In the listing below, start your output at the line with "qüestions socials clau, adaptant-nos a les" and end it after the line with "ajudi a transformar", copying every line exactly.
--------------------------------------------------
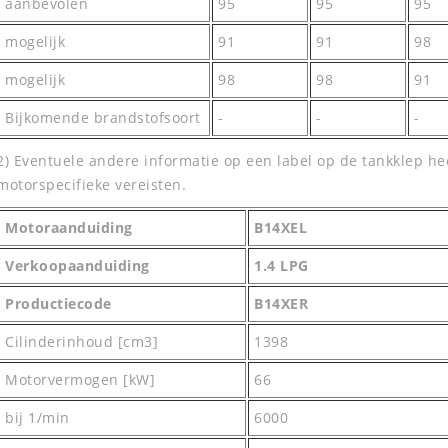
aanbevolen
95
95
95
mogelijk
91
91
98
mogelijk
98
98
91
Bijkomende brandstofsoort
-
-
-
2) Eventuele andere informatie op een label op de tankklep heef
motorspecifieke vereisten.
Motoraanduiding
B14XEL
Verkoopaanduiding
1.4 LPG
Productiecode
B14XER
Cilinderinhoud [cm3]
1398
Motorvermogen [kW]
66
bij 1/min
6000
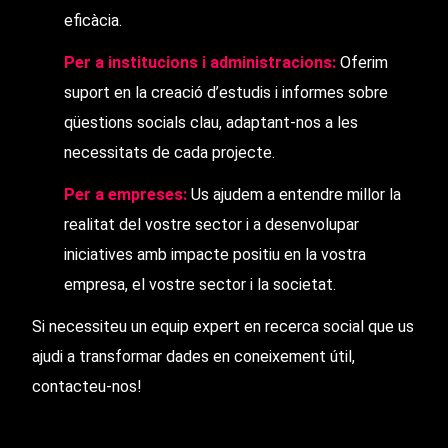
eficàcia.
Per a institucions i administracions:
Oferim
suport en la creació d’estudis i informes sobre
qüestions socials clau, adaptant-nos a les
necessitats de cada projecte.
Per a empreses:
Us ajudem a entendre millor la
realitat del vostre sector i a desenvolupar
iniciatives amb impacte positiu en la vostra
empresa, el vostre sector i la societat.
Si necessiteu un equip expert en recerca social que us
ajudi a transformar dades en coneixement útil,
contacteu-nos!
--------------------------------------------------
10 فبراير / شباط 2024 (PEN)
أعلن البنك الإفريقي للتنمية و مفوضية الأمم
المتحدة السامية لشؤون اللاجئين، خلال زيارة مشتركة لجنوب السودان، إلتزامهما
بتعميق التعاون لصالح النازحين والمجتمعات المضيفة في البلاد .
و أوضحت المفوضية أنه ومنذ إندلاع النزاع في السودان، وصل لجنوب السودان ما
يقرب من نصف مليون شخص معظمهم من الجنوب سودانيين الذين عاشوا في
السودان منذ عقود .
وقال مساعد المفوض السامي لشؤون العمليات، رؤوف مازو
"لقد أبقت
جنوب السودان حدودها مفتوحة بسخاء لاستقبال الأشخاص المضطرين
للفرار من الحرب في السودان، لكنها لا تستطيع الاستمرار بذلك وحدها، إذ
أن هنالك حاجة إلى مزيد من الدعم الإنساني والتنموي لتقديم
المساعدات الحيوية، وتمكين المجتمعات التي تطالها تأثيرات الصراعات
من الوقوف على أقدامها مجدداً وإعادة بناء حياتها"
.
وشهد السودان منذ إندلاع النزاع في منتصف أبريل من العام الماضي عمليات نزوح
--------------------------------------------------
WRITTEN REPLY -
qüestions socials clau, adaptant-nos a les
necessitats de cada projecte.
Per a empreses:
Us ajudem a entendre millor la
realitat del vostre sector i a desenvolupar
iniciatives amb impacte positiu en la vostra
empresa, el vostre sector i la societat.
Si necessiteu un equip expert en recerca social que us
ajudi a transformar dades en coneixement útil,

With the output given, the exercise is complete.